# Task details:
Copy out all of the entries below without any change.

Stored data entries

+ + + +

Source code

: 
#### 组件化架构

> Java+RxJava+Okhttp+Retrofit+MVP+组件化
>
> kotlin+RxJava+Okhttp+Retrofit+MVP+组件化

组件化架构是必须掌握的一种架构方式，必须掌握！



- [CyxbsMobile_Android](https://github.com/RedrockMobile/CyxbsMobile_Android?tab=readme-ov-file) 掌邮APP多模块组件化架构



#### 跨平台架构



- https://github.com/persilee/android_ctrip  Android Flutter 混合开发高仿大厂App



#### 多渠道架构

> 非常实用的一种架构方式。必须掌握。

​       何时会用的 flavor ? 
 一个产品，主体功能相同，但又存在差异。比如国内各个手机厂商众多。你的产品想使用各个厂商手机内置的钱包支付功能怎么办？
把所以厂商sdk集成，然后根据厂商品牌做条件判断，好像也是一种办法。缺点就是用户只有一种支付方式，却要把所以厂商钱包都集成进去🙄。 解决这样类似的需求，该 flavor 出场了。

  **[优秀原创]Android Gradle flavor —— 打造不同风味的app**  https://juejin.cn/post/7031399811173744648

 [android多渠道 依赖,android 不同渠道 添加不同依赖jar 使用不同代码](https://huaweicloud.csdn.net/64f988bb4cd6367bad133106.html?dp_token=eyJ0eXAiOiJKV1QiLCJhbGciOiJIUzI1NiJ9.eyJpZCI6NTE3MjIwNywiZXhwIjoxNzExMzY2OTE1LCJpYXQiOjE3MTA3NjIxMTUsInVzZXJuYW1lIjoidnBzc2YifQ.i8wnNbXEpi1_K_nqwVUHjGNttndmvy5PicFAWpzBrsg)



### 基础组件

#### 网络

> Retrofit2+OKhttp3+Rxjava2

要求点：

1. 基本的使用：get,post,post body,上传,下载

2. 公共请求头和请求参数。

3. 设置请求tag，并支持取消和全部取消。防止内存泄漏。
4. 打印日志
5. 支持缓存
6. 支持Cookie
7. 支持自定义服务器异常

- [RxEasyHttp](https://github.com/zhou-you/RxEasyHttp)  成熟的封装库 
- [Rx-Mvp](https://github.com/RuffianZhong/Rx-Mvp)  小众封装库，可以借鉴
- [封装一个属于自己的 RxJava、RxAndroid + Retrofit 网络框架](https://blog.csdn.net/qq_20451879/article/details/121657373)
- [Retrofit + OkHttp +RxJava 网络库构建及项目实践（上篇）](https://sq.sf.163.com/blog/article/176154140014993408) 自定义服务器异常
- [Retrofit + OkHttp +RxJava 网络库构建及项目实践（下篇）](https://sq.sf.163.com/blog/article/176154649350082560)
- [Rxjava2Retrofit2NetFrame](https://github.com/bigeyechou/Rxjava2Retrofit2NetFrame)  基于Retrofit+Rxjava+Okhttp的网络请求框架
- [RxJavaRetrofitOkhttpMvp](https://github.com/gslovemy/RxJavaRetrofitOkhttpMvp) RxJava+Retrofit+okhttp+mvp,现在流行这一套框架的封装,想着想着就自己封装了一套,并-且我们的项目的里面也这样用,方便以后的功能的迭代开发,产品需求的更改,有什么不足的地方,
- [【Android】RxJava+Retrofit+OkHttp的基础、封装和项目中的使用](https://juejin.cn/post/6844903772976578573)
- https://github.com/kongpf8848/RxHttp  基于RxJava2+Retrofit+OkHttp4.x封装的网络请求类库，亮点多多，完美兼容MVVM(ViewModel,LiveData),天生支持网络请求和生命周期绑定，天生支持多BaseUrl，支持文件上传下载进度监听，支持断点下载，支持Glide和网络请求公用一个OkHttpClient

+ + + +

# Exercise solution:
Source code

: 
#### 组件化架构

> Java+RxJava+Okhttp+Retrofit+MVP+组件化
>
> kotlin+RxJava+Okhttp+Retrofit+MVP+组件化

组件化架构是必须掌握的一种架构方式，必须掌握！



- [CyxbsMobile_Android](https://github.com/RedrockMobile/CyxbsMobile_Android?tab=readme-ov-file) 掌邮APP多模块组件化架构



#### 跨平台架构



- https://github.com/persilee/android_ctrip  Android Flutter 混合开发高仿大厂App



#### 多渠道架构

> 非常实用的一种架构方式。必须掌握。

​       何时会用的 flavor ? 
 一个产品，主体功能相同，但又存在差异。比如国内各个手机厂商众多。你的产品想使用各个厂商手机内置的钱包支付功能怎么办？
把所以厂商sdk集成，然后根据厂商品牌做条件判断，好像也是一种办法。缺点就是用户只有一种支付方式，却要把所以厂商钱包都集成进去🙄。 解决这样类似的需求，该 flavor 出场了。

  **[优秀原创]Android Gradle flavor —— 打造不同风味的app**  https://juejin.cn/post/7031399811173744648

 [android多渠道 依赖,android 不同渠道 添加不同依赖jar 使用不同代码](https://huaweicloud.csdn.net/64f988bb4cd6367bad133106.html?dp_token=eyJ0eXAiOiJKV1QiLCJhbGciOiJIUzI1NiJ9.eyJpZCI6NTE3MjIwNywiZXhwIjoxNzExMzY2OTE1LCJpYXQiOjE3MTA3NjIxMTUsInVzZXJuYW1lIjoidnBzc2YifQ.i8wnNbXEpi1_K_nqwVUHjGNttndmvy5PicFAWpzBrsg)



### 基础组件

#### 网络

> Retrofit2+OKhttp3+Rxjava2

要求点：

1. 基本的使用：get,post,post body,上传,下载

2. 公共请求头和请求参数。

3. 设置请求tag，并支持取消和全部取消。防止内存泄漏。
4. 打印日志
5. 支持缓存
6. 支持Cookie
7. 支持自定义服务器异常

- [RxEasyHttp](https://github.com/zhou-you/RxEasyHttp)  成熟的封装库 
- [Rx-Mvp](https://github.com/RuffianZhong/Rx-Mvp)  小众封装库，可以借鉴
- [封装一个属于自己的 RxJava、RxAndroid + Retrofit 网络框架](https://blog.csdn.net/qq_20451879/article/details/121657373)
- [Retrofit + OkHttp +RxJava 网络库构建及项目实践（上篇）](https://sq.sf.163.com/blog/article/176154140014993408) 自定义服务器异常
- [Retrofit + OkHttp +RxJava 网络库构建及项目实践（下篇）](https://sq.sf.163.com/blog/article/176154649350082560)
- [Rxjava2Retrofit2NetFrame](https://github.com/bigeyechou/Rxjava2Retrofit2NetFrame)  基于Retrofit+Rxjava+Okhttp的网络请求框架
- [RxJavaRetrofitOkhttpMvp](https://github.com/gslovemy/RxJavaRetrofitOkhttpMvp) RxJava+Retrofit+okhttp+mvp,现在流行这一套框架的封装,想着想着就自己封装了一套,并-且我们的项目的里面也这样用,方便以后的功能的迭代开发,产品需求的更改,有什么不足的地方,
- [【Android】RxJava+Retrofit+OkHttp的基础、封装和项目中的使用](https://juejin.cn/post/6844903772976578573)
- https://github.com/kongpf8848/RxHttp  基于RxJava2+Retrofit+OkHttp4.x封装的网络请求类库，亮点多多，完美兼容MVVM(ViewModel,LiveData),天生支持网络请求和生命周期绑定，天生支持多BaseUrl，支持文件上传下载进度监听，支持断点下载，支持Glide和网络请求公用一个OkHttpClient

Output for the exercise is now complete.